CME: What do you think are going to be the major new areas of technology that will emerge this year?

JA: We expect technologies built around cloud computing to be the stars of 2011, including virtualisation, consolidation and convergence of computing, fabric and storage systems. Virtualisation will definitely be a key focus area for STME this year.

CME: What among your portfolio is the best product line, in terms of demand?

JA: STME upholds a ‘One Smart Solution’ methodology that does not have a bias towards a specific product. We focus on our customers’ business and technical requirements and design a solution accordingly that is based on functionalities from our broad range of product offerings. This strategy enables us to provide our clients a sustainable and comprehensive platform to fully meet their requirements.

CME: The company signed as an IBM Business Partner in the middle of last year, how has that business gone so far?

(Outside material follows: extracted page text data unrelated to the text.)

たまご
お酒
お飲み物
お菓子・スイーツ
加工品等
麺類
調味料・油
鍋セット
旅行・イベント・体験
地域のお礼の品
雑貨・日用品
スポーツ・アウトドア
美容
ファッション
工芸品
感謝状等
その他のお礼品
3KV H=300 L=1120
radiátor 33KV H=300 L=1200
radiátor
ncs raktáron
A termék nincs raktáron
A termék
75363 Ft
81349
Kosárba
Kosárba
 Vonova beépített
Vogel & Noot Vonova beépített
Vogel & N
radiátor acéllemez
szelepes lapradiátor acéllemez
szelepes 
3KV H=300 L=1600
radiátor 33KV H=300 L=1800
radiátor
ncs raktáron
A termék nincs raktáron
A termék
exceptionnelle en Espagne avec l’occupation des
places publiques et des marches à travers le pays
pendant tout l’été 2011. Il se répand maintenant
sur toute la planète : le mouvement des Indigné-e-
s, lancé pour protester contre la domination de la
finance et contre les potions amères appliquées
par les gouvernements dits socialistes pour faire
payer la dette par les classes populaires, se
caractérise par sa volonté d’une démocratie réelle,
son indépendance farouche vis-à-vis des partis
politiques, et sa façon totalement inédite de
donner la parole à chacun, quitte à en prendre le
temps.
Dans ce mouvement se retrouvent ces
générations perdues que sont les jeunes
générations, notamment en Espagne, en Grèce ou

JA: Signing with IBM was a strategic move for STME and we have invested heavily in IBM training to help our teams acquire high levels of expertise. This partnership has met with great success already and has been the foundation for an extremely promising pipeline for 2011.

CME: STME was acquired by Saudi investment house MIC in May last year, has that made any significant differences to STME’s business or operations?

JA: The acquisition has given STME added strength to build new partnerships and expand our staff and business through solid financial backing and organisational restructuring. We are now more dynamic and able to operate closer to our customer base and regional requirements.

We have invested in internal systems that will assist our processes as we operate as part of a larger group. Through the support of our sister companies we will have opportunities to provide even more benefits to our customers on larger Systems Integration projects.

CME: Are you looking to expand your portfolio into any particular new technology segments or service offerings?

JA: STME will continue to enhance our portfolio and will direct more efforts towards cloud technologies, including virtualization and consolidation. We will do this without compromising our key focus areas of data management and data protection.

CME: What sort of lead generation activities does STME do for the regional markets?

JA: STME runs campaigns with our partners, participates in industry events, and conducts workshops along with PR activities.

CME: What sort of demand have you had for your managed services offerings from companies in the region?

JA: The managed services segment continues to be a strong focus area for STME. We have had particularly successful partnerships with several large enterprises across the region. Regional demand continues to be very strong on the human resources outsourcing side. However, we would like to see more acceptance for true functional outsourcing activities. We are seeing interest continuing to grow in this area.